*記述課題 A*: 抜粋のうち「10月20日、国会内で」で始まる段落を、主な事実を残して短い箇条書きに書き直すこと。

*出典抜粋*:

================

10月21日に召集された第219臨時国会において、自民党の高市早苗総裁が第104代首相に選出され、日本初の女性首相誕生に世間の注目が集まる中、政界関係者の関心は、自民党との連立政権樹立に正式合意した日本維新の会の今後の立ち回りに向けられています。吉村洋文代表自身が「党消滅もあり得る」と発言する一方で、既に党内からは執行部の方針、特に「閣外協力」の形態に疑問を呈する声も上がっています。
連立合意の署名と維新の15年
10月20日、国会内で連立政権樹立に向けた合意書に署名した自民党の高市早苗総裁と日本維新の会の吉村洋文代表。高市氏が安堵の表情を見せる中、吉村氏は終始引き締まった面持ちで万年筆を走らせていました。2010年に地域政党「大阪維新の会」として結党されてから15年。日本維新の会はついに連立与党入りを果たしたのです。

================

*提供情報*:
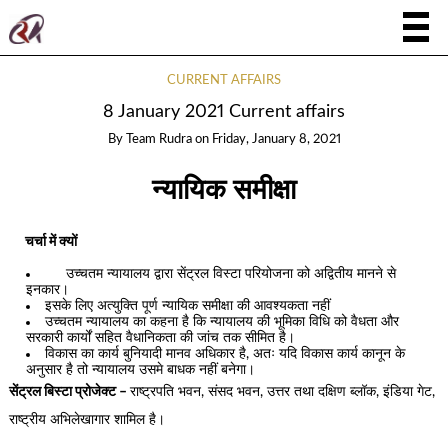
CURRENT AFFAIRS
8 January 2021 Current affairs
By
Team Rudra
on
Friday, January 8, 2021
न्यायिक समीक्षा
चर्चा में क्यों
उच्चतम न्यायालय द्वारा सेंट्रल विस्टा परियोजना को अद्वितीय मानने से
इनकार।
इसके लिए अत्युक्ति पूर्ण न्यायिक समीक्षा की आवश्यकता नहीं
उच्चतम न्यायालय का कहना है कि न्यायालय की भूमिका विधि को वैधता और
सरकारी कार्यों सहित वैधानिकता की जांच तक सीमित है।
विकास का कार्य बुनियादी मानव अधिकार है, अतः यदि विकास कार्य कानून के
अनुसार है तो न्यायालय उसमे बाधक नहीं बनेगा।
सेंट्रल बिस्टा प्रोजेक्ट –
राष्ट्रपति भवन, संसद भवन, उत्तर तथा दक्षिण ब्लॉक, इंडिया गेट,
राष्ट्रीय अभिलेखागार शामिल है।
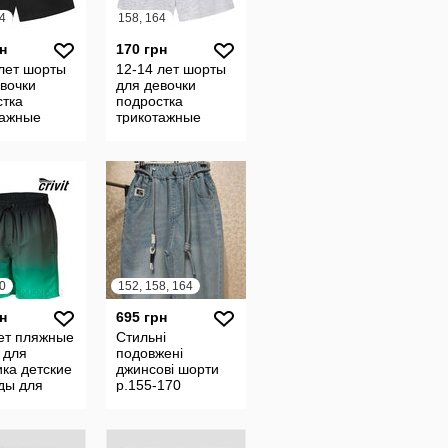
4
158, 164
н
170 грн
лет шорты
12-14 лет шорты
вочки
для девочки
стка
подростка
тажные
трикотажные
ки
шортики
стковые
подростковые
 спорт дом
школа спорт дом
ные
пижамные
0
152, 158, 164
н
695 грн
лет пляжные
Стильні
 для
подовжені
ка детские
джинсові шорти
ды для
р.155-170
ния плавки
йн море
ивные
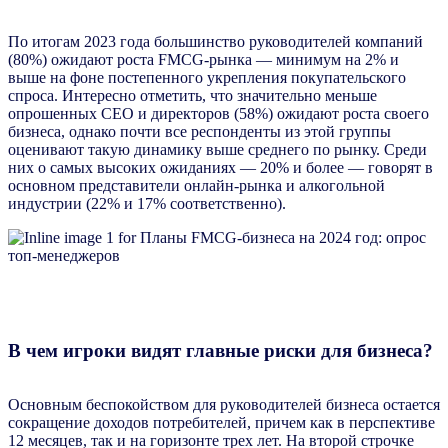
По итогам 2023 года большинство руководителей компаний
(80%) ожидают роста FMCG-рынка — минимум на 2% и
выше на фоне постепенного укрепления покупательского
спроса. Интересно отметить, что значительно меньше
опрошенных CEO и директоров (58%) ожидают роста своего
бизнеса, однако почти все респонденты из этой группы
оценивают такую динамику выше среднего по рынку. Среди
них о самых высоких ожиданиях — 20% и более — говорят в
основном представители онлайн-рынка и алкогольной
индустрии (22% и 17% соответственно).
В чем игроки видят главные риски для бизнеса?
Основным беспокойством для руководителей бизнеса остается
сокращение доходов потребителей, причем как в перспективе
12 месяцев, так и на горизонте трех лет. На второй строчке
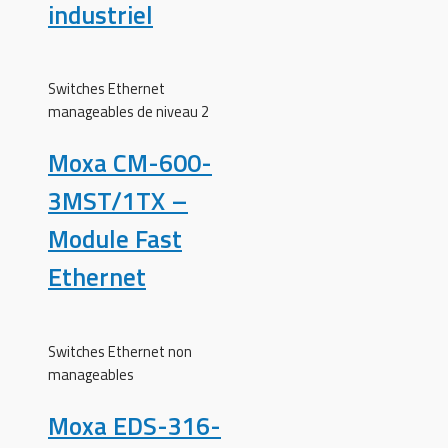
industriel
Switches Ethernet
manageables de niveau 2
Moxa CM-600-
3MST/1TX –
Module Fast
Ethernet
Switches Ethernet non
manageables
Moxa EDS-316-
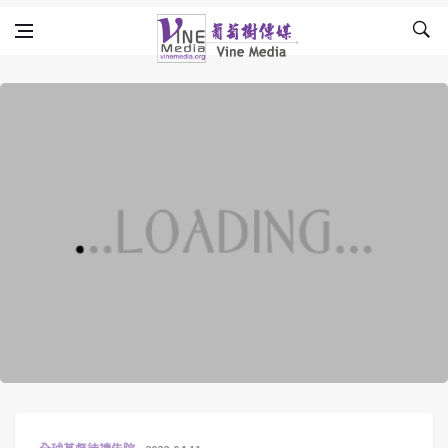
Skip to content
Vine Media
葡萄樹傳媒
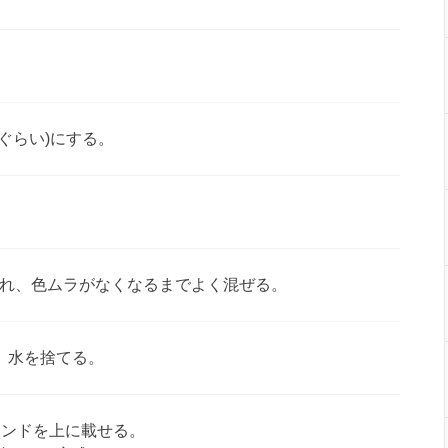
ぐらい)にする。
れ、色ムラがなくなるまでよく混ぜる。
、水を捨てる。
モンドを上に載せる。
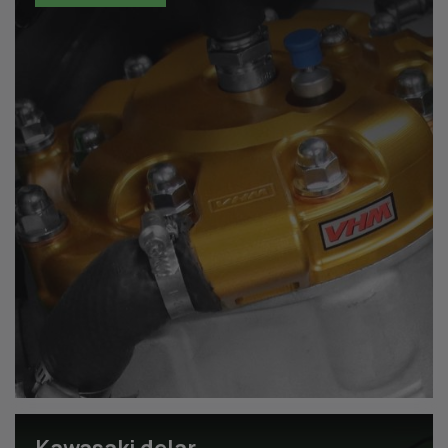
Kawasaki delar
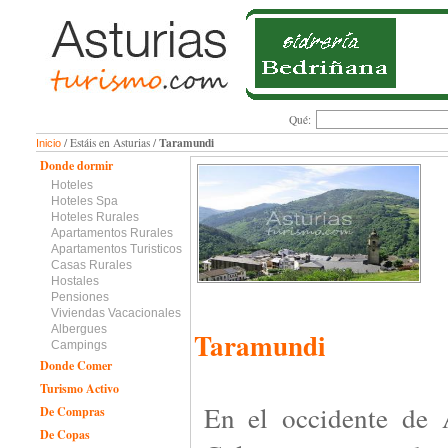
Qué:
Taramundi
/ Estáis en Asturias /
Inicio
Donde dormir
Hoteles
Hoteles Spa
Hoteles Rurales
Apartamentos Rurales
Apartamentos Turisticos
Casas Rurales
Hostales
Pensiones
Viviendas Vacacionales
Albergues
Taramundi
Campings
Donde Comer
Turismo Activo
En el occidente de A
De Compras
De Copas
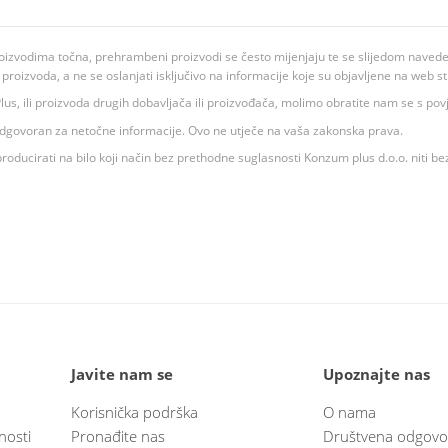
oizvodima točna, prehrambeni proizvodi se često mijenjaju te se slijedom navedeno
ju proizvoda, a ne se oslanjati isključivo na informacije koje su objavljene na web st
 K Plus, ili proizvoda drugih dobavljača ili proizvođača, molimo obratite nam se s p
 odgovoran za netočne informacije. Ovo ne utječe na vaša zakonska prava.
roducirati na bilo koji način bez prethodne suglasnosti Konzum plus d.o.o. niti be
Javite nam se
Upoznajte nas
Korisnička podrška
O nama
nosti
Pronađite nas
Društvena odgovo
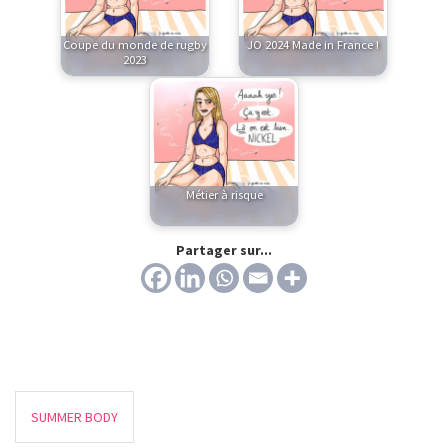
Coupe du monde de rugby
JO 2024 Made in France !
2023
Métier à risque
Partager sur...
SUMMER BODY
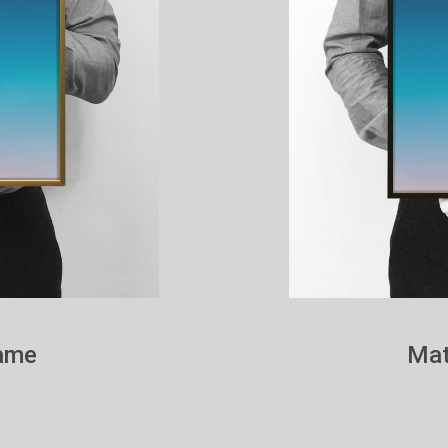
rame
Mat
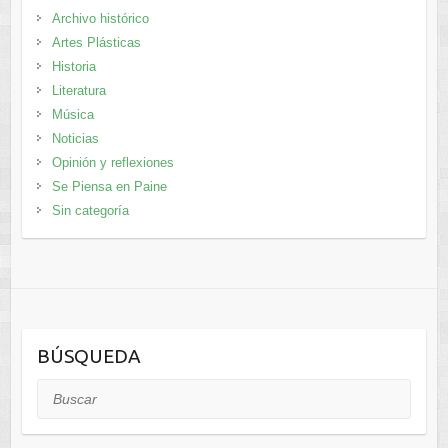
Archivo histórico
Artes Plásticas
Historia
Literatura
Música
Noticias
Opinión y reflexiones
Se Piensa en Paine
Sin categoría
BÚSQUEDA
Buscar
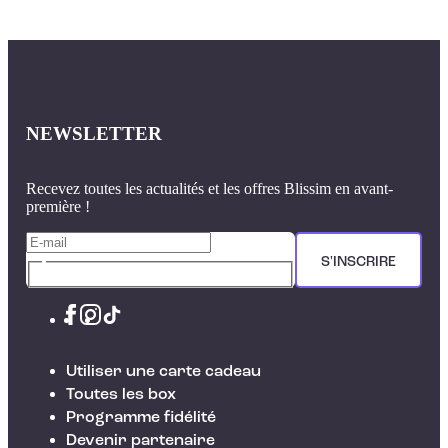
NEWSLETTER
Recevez toutes les actualités et les offres Blissim en avant-
première !
S'INSCRIRE
Utiliser une carte cadeau
Toutes les box
Programme fidélité
Devenir partenaire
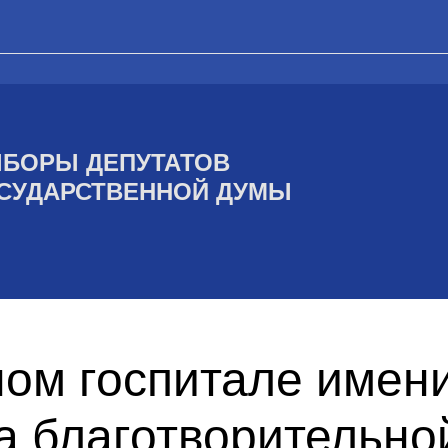
БОРЫ ДЕПУТАТОВ
СУДАРСТВЕННОЙ ДУМЫ
ом госпитале имени
а благотворительно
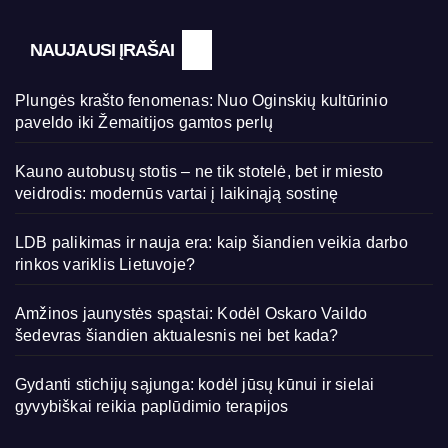
NAUJAUSI ĮRAŠAI
Plungės krašto fenomenas: Nuo Oginskių kultūrinio
paveldo iki Žemaitijos gamtos perlų
Kauno autobusų stotis – ne tik stotelė, bet ir miesto
veidrodis: modernūs vartai į laikinąją sostinę
LDB palikimas ir nauja era: kaip šiandien veikia darbo
rinkos variklis Lietuvoje?
Amžinos jaunystės spąstai: Kodėl Oskaro Vaildo
šedevras šiandien aktualesnis nei bet kada?
Gydanti stichijų sąjunga: kodėl jūsų kūnui ir sielai
gyvybiškai reikia paplūdimio terapijos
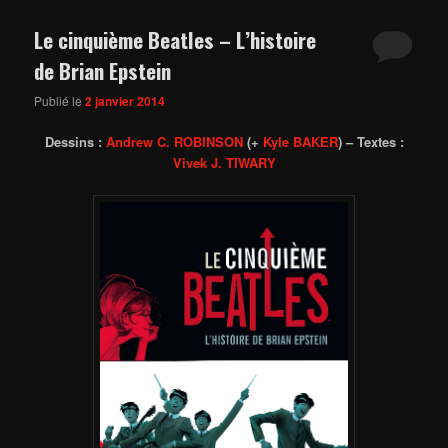
Le cinquième Beatles – L’histoire
de Brian Epstein
Publié le
2 janvier 2014
Dessins :
Andrew C. ROBINSON
(+
Kyle BAKER
) – Textes :
Vivek J. TIWARY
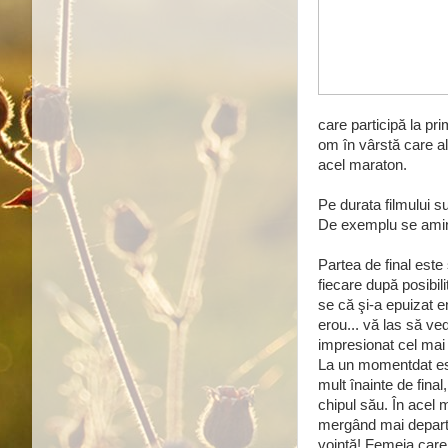
care participă la pri
om în vârstă care al
acel maraton.
Pe durata filmului s
De exemplu se amint
Partea de final este
fiecare după posibili
se că şi-a epuizat e
erou... vă las să ve
impresionat cel mai m
La un momentdat est
mult înainte de final
chipul său. În acel
mergând mai departe
voinţă! Femeia care 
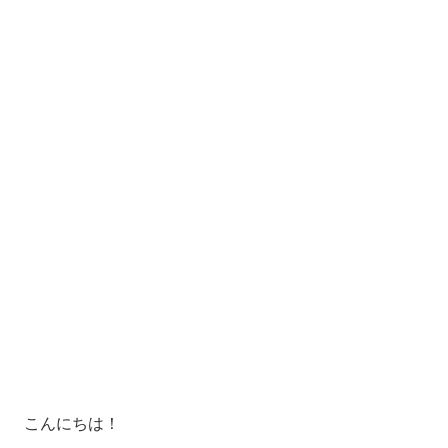
こんにちは！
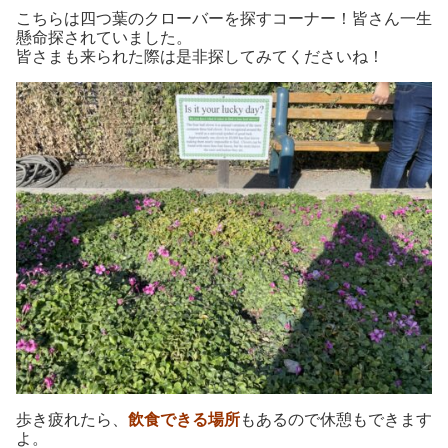
こちらは四つ葉のクローバーを探すコーナー！皆さん一生
懸命探されていました。
皆さまも来られた際は是非探してみてくださいね！
歩き疲れたら、
飲食できる場所
もあるので休憩もできます
よ。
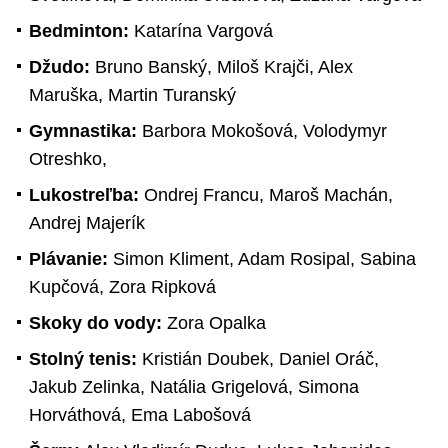
Bedminton:
Katarína Vargová
Džudo:
Bruno Banský, Miloš Krajči, Alex
Maruška, Martin Turanský
Gymnastika:
Barbora Mokošová, Volodymyr
Otreshko,
Lukostreľba:
Ondrej Francu, Maroš Machán,
Andrej Majerík
Plávanie:
Simon Kliment, Adam Rosipal, Sabina
Kupčová, Zora Ripková
Skoky do vody:
Zora Opalka
Stolný tenis:
Kristián Doubek, Daniel Oráč,
Jakub Zelinka, Natália Grigelová, Simona
Horváthová, Ema Labošová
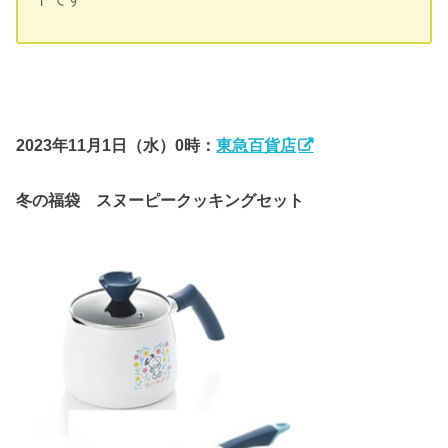
2023年11月1日（水）0時
：
東急百貨店
冬の福袋 スヌーピークッキングセット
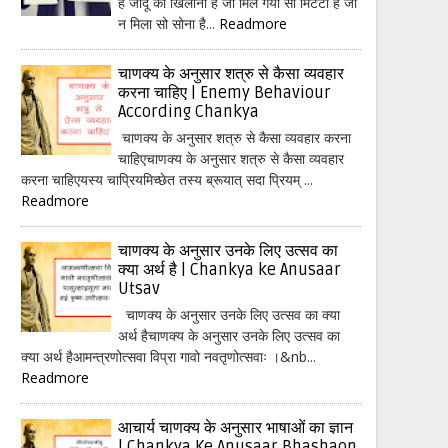
हैं जादू का खिलौना है जो मिल गया सो मिटटी है जो
न मिला सो सोना है...
Readmore
चाणक्य के अनुसार शत्रु से कैसा व्यवहार
करना चाहिए | Enemy Behaviour
According Chankya
चाणक्य के अनुसार शत्रु से कैसा व्यवहार करना
चाहिएचाणक्य के अनुसार शत्रु से कैसा व्यवहार
करना चाहिएयस्य चाप्रियमिच्छेत तस्य ब्रूयात् सदा प्रियम् ...
Readmore
चाणक्य के अनुसार उनके लिए उत्सव का
क्या अर्थ है | Chankya ke Anusaar
Utsav
चाणक्य के अनुसार उनके लिए उत्सव का क्या
अर्थ हैचाणक्य के अनुसार उनके लिए उत्सव का
क्या अर्थ हैआमन्त्रणोत्सवा विप्रा गावो नवतृणोत्सवाः ।&nb...
Readmore
आचार्य चाणक्य के अनुसार भाषाओं का ज्ञान
| Chankya Ke Anusaar Bhashaon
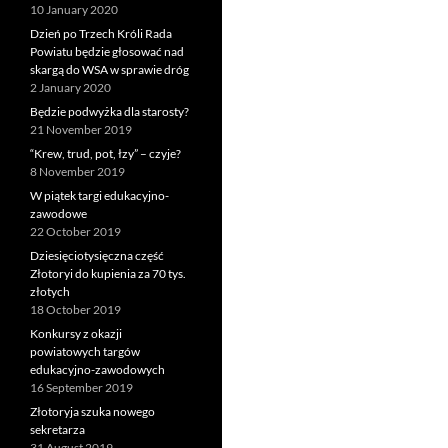
10 January 2020
Dzień po Trzech Króli Rada
Powiatu będzie głosować nad
skargą do WSA w sprawie dróg
2 January 2020
Będzie podwyżka dla starosty?
21 November 2019
“Krew, trud, pot, łzy” – czyje?
8 November 2019
W piątek targi edukacyjno-
zawodowe
22 October 2019
Dziesięciotysięczna część
Złotoryi do kupienia za 70 tys.
złotych
18 October 2019
Konkursy z okazji
powiatowych targów
edukacyjno-zawodowych
16 September 2019
Złotoryja szuka nowego
sekretarza
31 August 2019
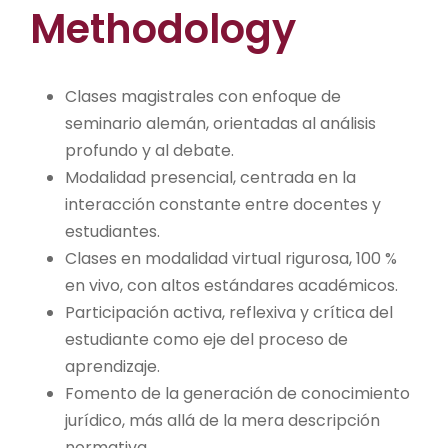
Methodology
Clases magistrales con enfoque de
seminario alemán, orientadas al análisis
profundo y al debate.
Modalidad presencial, centrada en la
interacción constante entre docentes y
estudiantes.
Clases en modalidad virtual rigurosa, 100 %
en vivo, con altos estándares académicos.
Participación activa, reflexiva y crítica del
estudiante como eje del proceso de
aprendizaje.
Fomento de la generación de conocimiento
jurídico, más allá de la mera descripción
normativa.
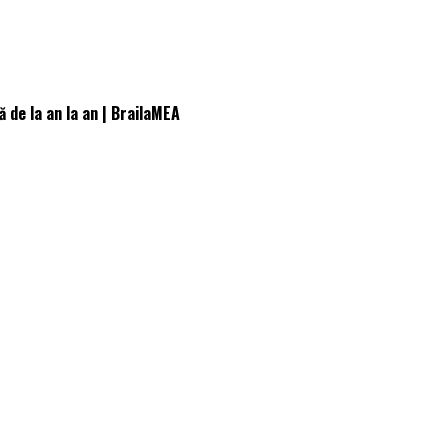
 de la an la an | BrailaMEA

================

*記述課題 B*: 記録の中から、「Le cinquième Beatles – L’histoire」を含む行から「Ke Anusaar Bhashaon」を含む行まで（両端の行も含む）を、そのまま繰り返して書いてください。画像は答えに入れないこと。

*回答 A*:
- 10月20日、自民党の高市早苗総裁と日本維新の会の吉村洋文代表が、国会内で連立政権樹立に向けた合意書に署名した。
- 署名の場で、高市氏は安堵の表情を見せ、吉村氏は終始引き締まった面持ちだった。
- 日本維新の会は2010年に地域政党「大阪維新の会」として結党され、15年で連立与党入りを果たした。

*回答 B*:
Le cinquième Beatles – L’histoire
de Brian Epstein
Publié le
2 janvier 2014
Dessins :
Andrew C. ROBINSON
(+
Kyle BAKER
) – Textes :
Vivek J. TIWARY
care participă la pri
om în vârstă care al
acel maraton.
Pe durata filmului s
De exemplu se amint
Partea de final este
fiecare după posibili
se că şi-a epuizat e
erou... vă las să ve
impresionat cel mai m
La un momentdat est
mult înainte de final
chipul său. În acel
mergând mai departe
voinţă! Femeia care 
こんにちは！
こちらは四つ葉のクローバーを探すコーナー！皆さん一生
懸命探されていました。
皆さまも来られた際は是非探してみてくださいね！
歩き疲れたら、
飲食できる場所
もあるので休憩もできます
よ。
Bedminton:
Katarína Vargová
Džudo:
Bruno Banský, Miloš Krajči, Alex
Maruška, Martin Turanský
Gymnastika:
Barbora Mokošová, Volodymyr
Otreshko,
Lukostreľba:
Ondrej Francu, Maroš Machán,
Andrej Majerík
Plávanie:
Simon Kliment, Adam Rosipal, Sabina
Kupčová, Zora Ripková
Skoky do vody:
Zora Opalka
Stolný tenis:
Kristián Doubek, Daniel Oráč,
Jakub Zelinka, Natália Grigelová, Simona
Horváthová, Ema Labošová
2023年11月1日（水）0時
：
東急百貨店
冬の福袋 スヌーピークッキングセット
हैं जादू का खिलौना है जो मिल गया सो मिटटी है जो
न मिला सो सोना है...
Readmore
चाणक्य के अनुसार शत्रु से कैसा व्यवहार
करना चाहिए | Enemy Behaviour
According Chankya
चाणक्य के अनुसार शत्रु से कैसा व्यवहार करना
चाहिएचाणक्य के अनुसार शत्रु से कैसा व्यवहार
करना चाहिएयस्य चाप्रियमिच्छेत तस्य ब्रूयात् सदा प्रियम् ...
Readmore
चाणक्य के अनुसार उनके लिए उत्सव का
क्या अर्थ है | Chankya ke Anusaar
Utsav
चाणक्य के अनुसार उनके लिए उत्सव का क्या
अर्थ हैचाणक्य के अनुसार उनके लिए उत्सव का
क्या अर्थ हैआमन्त्रणोत्सवा विप्रा गावो नवतृणोत्सवाः ।&nb...
Readmore
आचार्य चाणक्य के अनुसार भाषाओं का ज्ञान
| Chankya Ke Anusaar Bhashaon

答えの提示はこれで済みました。